Broads Authority suffers “disappointing” year for planning appeals

PUBLISHED: 10:02 16 May 2018 | UPDATED: 10:31 16 May 2018

Yare House on Thorpe Road, Norwich which is home to the Broads Authority. Picture: Simon Finlay

Yare House on Thorpe Road, Norwich which is home to the Broads Authority. Picture: Simon Finlay

The Broads Authority has suffered another “disappointing” year in regard to the number of planning appeals it has lost.

An annual review revealed half of all appeals made against the authority’s planning decisions in 2017/18 were successful.

Twelve months earlier in 2016/2017, four out of seven refusals made by the authority were overturned by a planning inspector.

A report which went before the Broad Authority’s planning committee in April said: “The appeals record 2017/18 is disappointing, and follows on from a similarly disappointing record in 2016/17.”

Decisions overturned last year include the authority’s refusal to allow part of a boathouse to be converted into accommodation.

Robert King, who owns King Line Cottages in Horning, sought permission to turn the first floor of a boathouse into accommodation for his manager.

But the authority refused the application, stating it contravened policy, while also questioning why the manager could not live elsewhere.

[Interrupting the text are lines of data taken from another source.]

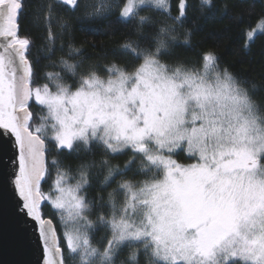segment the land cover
<instances>
[{
  "label": "snow or ice",
  "instance_id": "obj_1",
  "mask_svg": "<svg viewBox=\"0 0 264 264\" xmlns=\"http://www.w3.org/2000/svg\"><path fill=\"white\" fill-rule=\"evenodd\" d=\"M80 7V0H0V186H14L8 203L15 231L38 233L42 264H118L125 248L132 251L119 264H140L141 255L146 264H264L257 86L221 68L213 50L200 54L199 66L167 62L188 20V0L85 3L88 17L118 9L117 22L133 24L135 37L113 53L122 62L105 64L101 74L71 42L69 19ZM30 12L41 51L54 53L58 38L63 51L69 37L60 71L40 75L36 39L31 31L21 35V17ZM258 31L264 16L247 30L246 49ZM191 35L187 29L184 46ZM181 152L191 163L174 158ZM125 155L123 165L112 163ZM94 169L103 174L98 186ZM53 171L45 194L42 182ZM45 203L62 236L44 218ZM7 211L0 206V224ZM101 229V247H94Z\"/></svg>",
  "mask_w": 264,
  "mask_h": 264
},
{
  "label": "trees",
  "instance_id": "obj_2",
  "mask_svg": "<svg viewBox=\"0 0 264 264\" xmlns=\"http://www.w3.org/2000/svg\"><path fill=\"white\" fill-rule=\"evenodd\" d=\"M81 7L69 19L70 28L68 31L72 35V43L74 47L82 49V55L85 58V66L95 64L97 70L104 74L105 64L116 60L122 62L119 55L114 56L113 53L119 48V45L129 36L135 37L133 24H121L117 22L118 11H114L103 17H88L86 12H90V8H85V3H92L93 0H80ZM188 20L183 27L178 29V41L174 45V52L171 57L166 58L167 62L174 63L177 60L183 61L189 66L195 64L199 66L200 54L206 50H213L219 57L221 68L227 67L234 75L247 81V87L251 88L255 84L258 91L254 94V98L264 104V33L257 32L254 40L249 42V47L245 48L246 32L250 28L255 27L258 19L264 16V0H211V6L203 4L202 0H188ZM34 11V10H33ZM32 14L23 15L20 20L21 35L26 31H31L36 43L32 49L33 57H39L40 75L45 71H60V56L67 57V45L69 37L65 35L63 38L64 49L61 51V40L58 38L55 44V51L50 56L41 51L42 41L39 39V32L32 25ZM141 15L147 13L141 12ZM175 14V11H174ZM81 26L89 29L81 31ZM190 29L192 32L190 46H184L185 31ZM52 62H56V66H51ZM45 65L49 67L45 68ZM131 70V69H130ZM46 81L40 79L39 83ZM55 91V87L52 89ZM32 111L36 114L34 123H38L40 119L39 106L33 101ZM54 151L49 153L48 160L51 161ZM184 153L174 156L181 163H191V160L184 158ZM128 156H121L112 160L113 164L123 163ZM76 161H72L73 174H75ZM138 163V162H137ZM97 170H93V180L98 186L99 181L103 179V174L96 175ZM55 178V172L47 178L46 182H42L41 190L49 193L52 182ZM143 179V177H137ZM75 183V180L71 181ZM114 186V185H113ZM105 190V196L107 191ZM92 196L96 192L91 193ZM45 219L51 218L57 228L58 234L62 236L63 228L59 223L58 215L53 213L50 205L44 204L42 208ZM105 235V230L98 231L92 240L94 247H101V237ZM131 249L125 248L121 253L119 260H126ZM140 264H146L145 257L141 255Z\"/></svg>",
  "mask_w": 264,
  "mask_h": 264
},
{
  "label": "water",
  "instance_id": "obj_3",
  "mask_svg": "<svg viewBox=\"0 0 264 264\" xmlns=\"http://www.w3.org/2000/svg\"><path fill=\"white\" fill-rule=\"evenodd\" d=\"M9 167H12L10 162ZM13 191L14 186H0V206L8 209L0 224V264H42V244L38 233L29 228L27 235H21L12 225L8 202Z\"/></svg>",
  "mask_w": 264,
  "mask_h": 264
},
{
  "label": "rangeland",
  "instance_id": "obj_4",
  "mask_svg": "<svg viewBox=\"0 0 264 264\" xmlns=\"http://www.w3.org/2000/svg\"><path fill=\"white\" fill-rule=\"evenodd\" d=\"M115 11H118L119 12V10L117 9V10H115ZM114 12V11H113ZM46 111V110H45Z\"/></svg>",
  "mask_w": 264,
  "mask_h": 264
}]
</instances>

Mr King appealed the decision, and a planning inspector overturned the refusal in October last year.

layton Williams, manager of King Line Cottages, said the authority’s initial refusal almost resulted in Mr King selling the business.

“Robert and [his wife] Judith had had enough of it all and it was stressing them out,” Mr Williams said.

“We had 97 letters of support for the application, but the authority was hell bent on disallowing it.”

Of the six appeals against authority decisions between April 2017 and March 2018, three were allowed and three were rejected.

In 2016/17, four were allowed and three were dismissed.

A Broads Authority spokesman said there had been a change in approach from the planning inspectorate in 2016/2017, resulting in some “unexpected decisions”.

The spokesman said: “In one example the planning inspector concluded that the use of modern materials such as uPVC must be analysed in the context of the surrounding area.

“It is worth noting that the use of uPVC, and other non-traditional materials, does vary significantly across the Broads and using uPVC would not always be acceptable

“As a result of the evolution, planning committee concluded that it should take a more pragmatic approach when assessing planning applications, considering carefully the materials, design and whether there was an issue of ‘harm’

“Planning performance is assessed on the basis of speed and quality of decisions, and the Broads Authority consistently exceeds Government targets, placing the it in the top quartile.”

He added the authority provides free pre-application advice to help submissions meet the “high standards” required by planning policy.

“As a result, refusals of planning permission are unusual,” the spokesman said. “The authority has not received any new appeals since August 2017.”